- Must be one chessboard.
- The chessboard have 64 squares, eight by eight grid.
- Columns starts from left with a to h.
- Rows starts from bottom with 1 to 8.
- There are sixteen white pieces and sixteen black pieces.
- Must be two players.
- Each player have sixteen pieces.
- There are by player:
- One king
- One queen
- Two rooks
- Two knights
- Two bishops
- Eight pawns
- Each chess piece has its own style of moving:
- The king moves one square in any direction. The king has also a special move which is called castling and involves also moving a rook.
- The rook can move any number of squares along any rank or file, but may not leap over other pieces. Along with the king, the rook is involved during the king's castling move.
- The bishop can move any number of squares diagonally, but may not leap over other pieces.
- The queen combines the power of the rook and bishop and can move any number of squares along rank, file, or diagonal, but it may not leap over other pieces.
- The knight moves to any of the closest squares that are not on the same rank, file, or diagonal, thus the move forms an "L"-shape: two squares vertically and one square horizontally, or two squares horizontally and one square vertically. The knight is the only piece that can leap over other pieces.
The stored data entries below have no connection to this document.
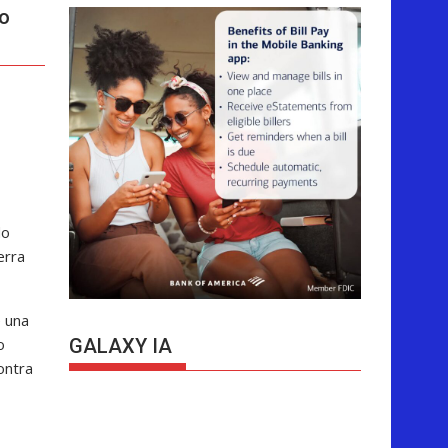
no
do
erra
e una
o
GALAXY IA
ontra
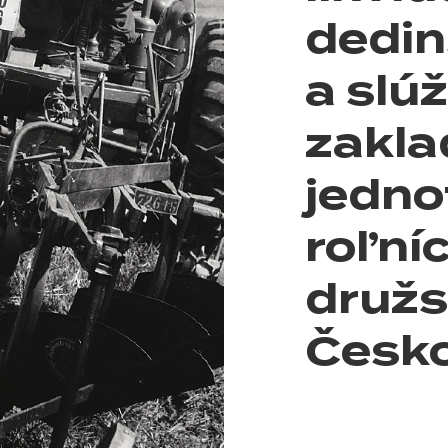
dedin
a slúž
zakla
jedno
roľní
družs
Česko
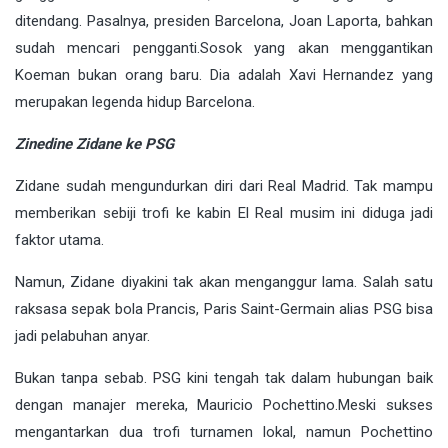
ditendang. Pasalnya, presiden Barcelona, Joan Laporta, bahkan
sudah mencari pengganti.Sosok yang akan menggantikan
Koeman bukan orang baru. Dia adalah Xavi Hernandez yang
merupakan legenda hidup Barcelona.
Zinedine Zidane ke PSG
Zidane sudah mengundurkan diri dari Real Madrid. Tak mampu
memberikan sebiji trofi ke kabin El Real musim ini diduga jadi
faktor utama.
Namun, Zidane diyakini tak akan menganggur lama. Salah satu
raksasa sepak bola Prancis, Paris Saint-Germain alias PSG bisa
jadi pelabuhan anyar.
Bukan tanpa sebab. PSG kini tengah tak dalam hubungan baik
dengan manajer mereka, Mauricio Pochettino.Meski sukses
mengantarkan dua trofi turnamen lokal, namun Pochettino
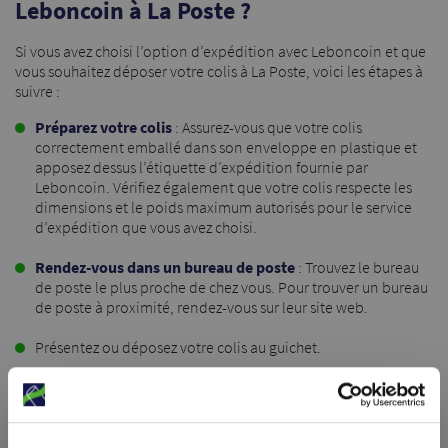
Leboncoin à La Poste ?
Si vous avez choisi l’option d’expédition avec Leboncoin et que
vous souhaitez déposer votre colis à La Poste, voici les étapes à
suivre :
Préparez votre colis
: Assurez-vous que votre colis
correctement emballé dans son enveloppe en plastique et
apposez dessus l’étiquette d’expédition fournie par
Leboncoin. Vérifiez également que votre colis respecte les
dimensions et le poids maximum autorisés pour le service
d’expédition que vous avez choisi.
Rendez-vous dans un bureau de poste
: Trouvez le bureau
de poste le plus proche de chez vous. Pour trouver un bureau
de poste à proximité, rendez-vous sur
leur site web
.
Présentez ou déposez votre colis au guichet.
Suivez l’état de votre envoi
: Une fois que vous avez déposé
votre colis, vous pouvez suivre l’état de votre envoi en
utilisant le numéro de suivi (disponible sur l’étiquette
d’expédition ou fourni par La Poste). Pour suivre votre envoi,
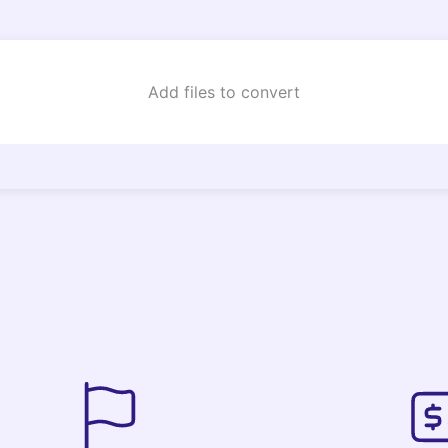
Add files to convert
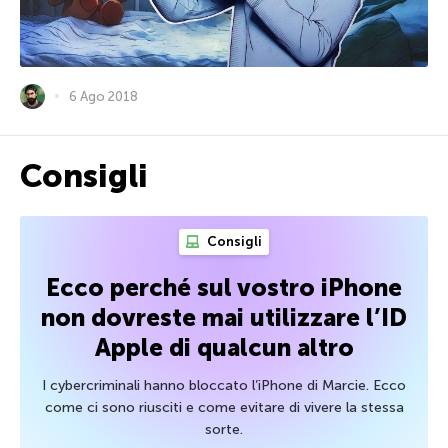
6 Ago 2018
Consigli
Consigli
Ecco perché sul vostro iPhone
non dovreste mai utilizzare l’ID
Apple di qualcun altro
I cybercriminali hanno bloccato l’iPhone di Marcie. Ecco
come ci sono riusciti e come evitare di vivere la stessa
sorte.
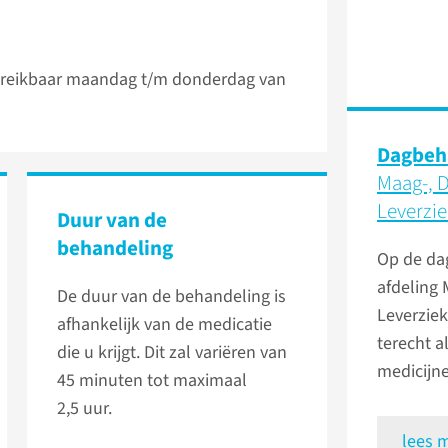
reikbaar maandag t/m donderdag van
Dagbeh
Maag-, 
Leverzi
Duur van de
behandeling
Op de da
afdeling 
De duur van de behandeling is
Leverziek
afhankelijk van de medicatie
terecht a
die u krijgt. Dit zal variëren van
medicijne
45 minuten tot maximaal
2,5 uur.
lees 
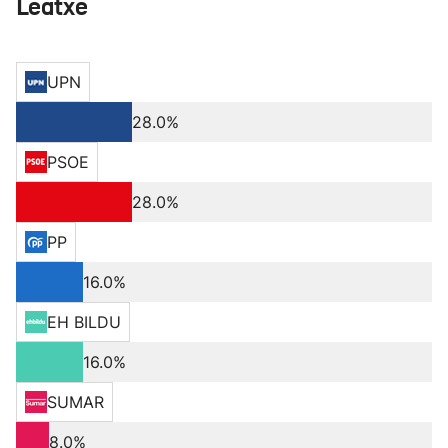
Leatxe
UPN
28.0%
PSOE
28.0%
PP
16.0%
EH BILDU
16.0%
SUMAR
8.0%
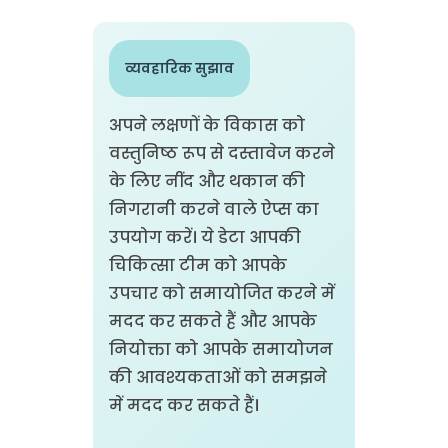
व्यवहारिक सुझाव
अपने लक्षणों के विकास को
वस्तुनिष्ठ रूप से दस्तावेज करने
के लिए नींद और थकान की
निगरानी करने वाले ऐप्स का
उपयोग करें। ये डेटा आपकी
चिकित्सा टीम को आपके
उपचार को समायोजित करने में
मदद कर सकते हैं और आपके
नियोक्ता को आपके समायोजन
की आवश्यकताओं को समझने
में मदद कर सकते हैं।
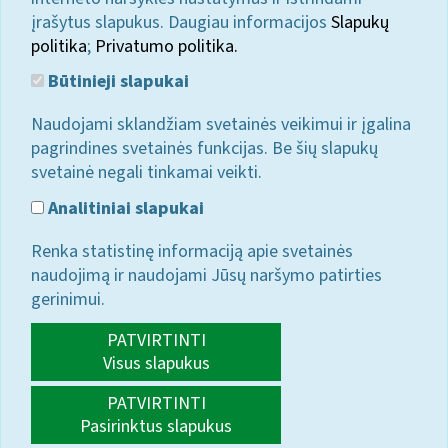
įrašytus slapukus. Daugiau informacijos
Slapukų
politika
;
Privatumo politika.
Būtinieji slapukai
Naudojami sklandžiam svetainės veikimui ir įgalina
pagrindines svetainės funkcijas. Be šių slapukų
svetainė negali tinkamai veikti.
Analitiniai slapukai
Renka statistinę informaciją apie svetainės
naudojimą ir naudojami Jūsų naršymo patirties
gerinimui.
PATVIRTINTI
Visus slapukus
PATVIRTINTI
Pasirinktus slapukus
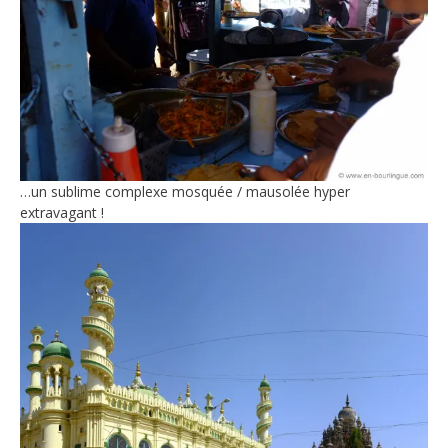
…un sublime complexe mosquée / mausolée hyper
extravagant !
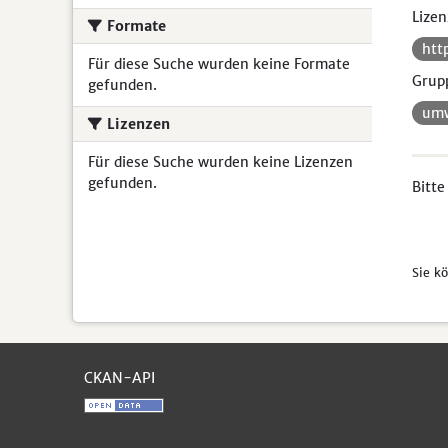
Lizen
Formate
htt
Für diese Suche wurden keine Formate
Grup
gefunden.
umw
Lizenzen
Für diese Suche wurden keine Lizenzen
gefunden.
Bitte
Sie k
CKAN-API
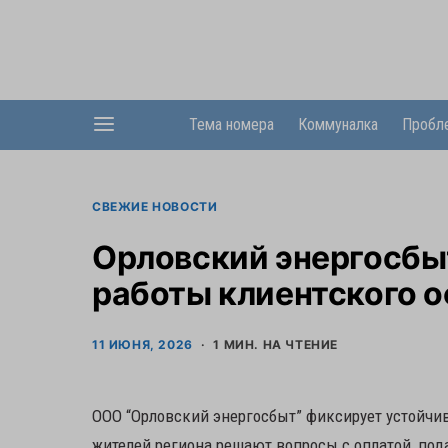
Тема номера
Коммуналка
Пробл
СВЕЖИЕ НОВОСТИ
Орловский энергосбы
работы клиентского о
11 ИЮНЯ, 2026
1 МИН. НА ЧТЕНИЕ
ООО “Орловский энергосбыт” фиксирует устойчи
жителей региона решают вопросы с оплатой, по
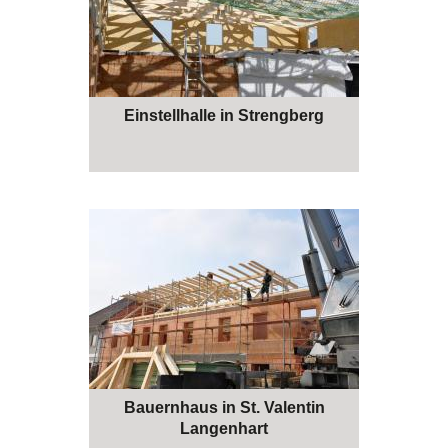
Einstellhalle in Strengberg
Bauernhaus in St. Valentin
Langenhart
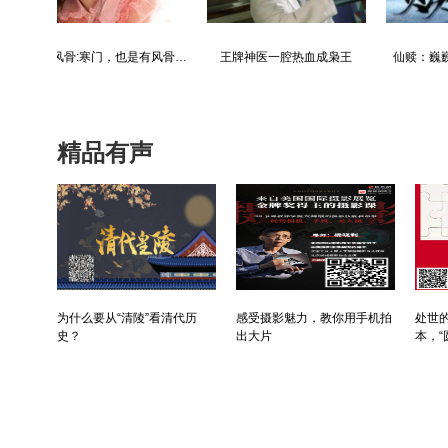
青云直上：创宏图霸业，成人生赢家
最强仙医：一身布艺却无人不识
婿中狂龙:三年上门女婿后的爆发
精品有声
为什么要从“清陵”看清代历
感受摄影魅力，教你用手机拍
处世的
史？
出大片
本，“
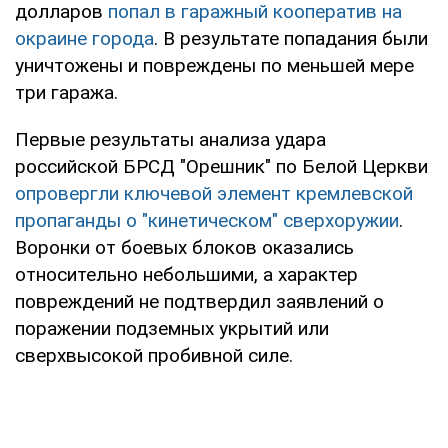
долларов
попал в гаражный кооператив на
окраине города
. В результате попадания были
уничтожены и повреждены по меньшей мере
три гаража.
Первые результаты анализа удара
российской БРСД "Орешник" по Белой Церкви
опровергли ключевой элемент кремлевской
пропаганды о "кинетическом" сверхоружии
.
Воронки от боевых блоков оказались
относительно небольшими, а характер
повреждений не подтвердил заявлений о
поражении подземных укрытий или
сверхвысокой пробивной силе.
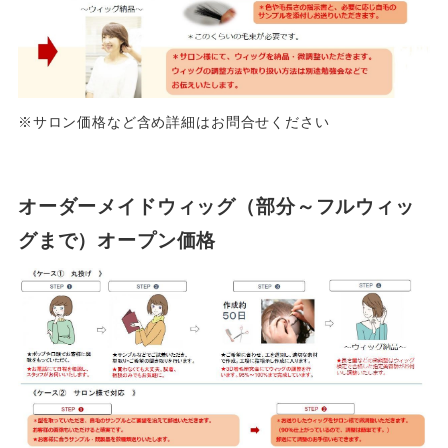
※サロン価格など含め詳細はお問合せください
オーダーメイドウィッグ（部分～フルウィッ
グまで）オープン価格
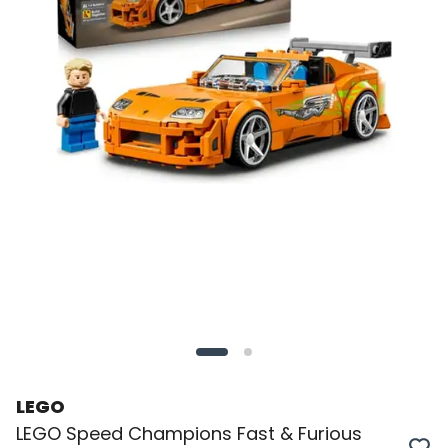
LEGO
LEGO Speed Champions Fast & Furious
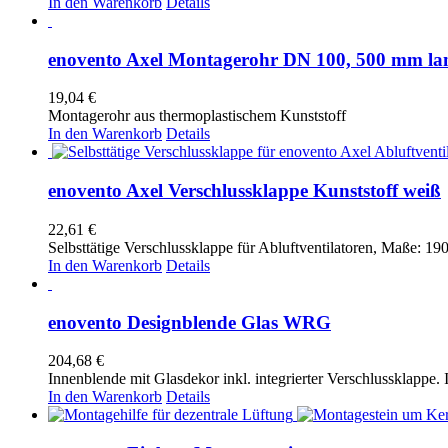
In den Warenkorb
Details
enovento Axel Montagerohr DN 100, 500 mm la
19,04
€
Montagerohr aus thermoplastischem Kunststoff
In den Warenkorb
Details
enovento Axel Verschlussklappe Kunststoff weiß
22,61
€
Selbsttätige Verschlussklappe für Abluftventilatoren, Maße: 
In den Warenkorb
Details
enovento Designblende Glas WRG
204,68
€
Innenblende mit Glasdekor inkl. integrierter Verschlussklappe
In den Warenkorb
Details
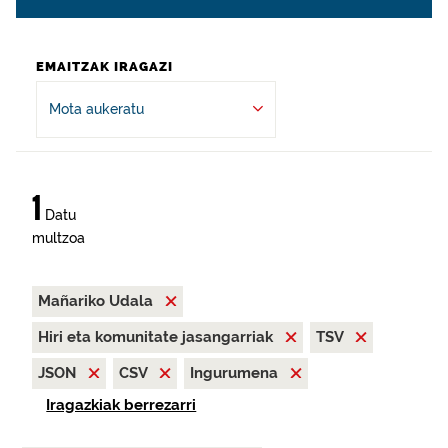
EMAITZAK IRAGAZI
Mota aukeratu
1
Datu
multzoa
Mañariko Udala
Hiri eta komunitate jasangarriak
TSV
JSON
CSV
Ingurumena
Iragazkiak berrezarri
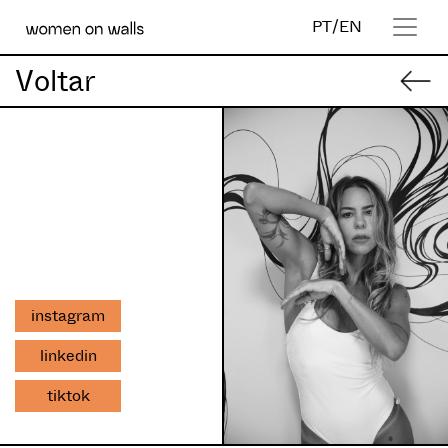
PT
/
EN
Voltar
instagram
linkedin
tiktok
- The pawn may move forward to the unoccupied square immediately in front of it on the same file, or on its first move it may advance two squares along the same file provided both squares are unoccupied; or the pawn may capture an opponent's piece on a square diagonally in front of it on an adjacent file, by moving to that square (black "x"s). The pawn has two special moves: the en passant capture and pawn promotion.
- The objective is to checkmate the opponent's king by placing it under an inescapable threat of capture.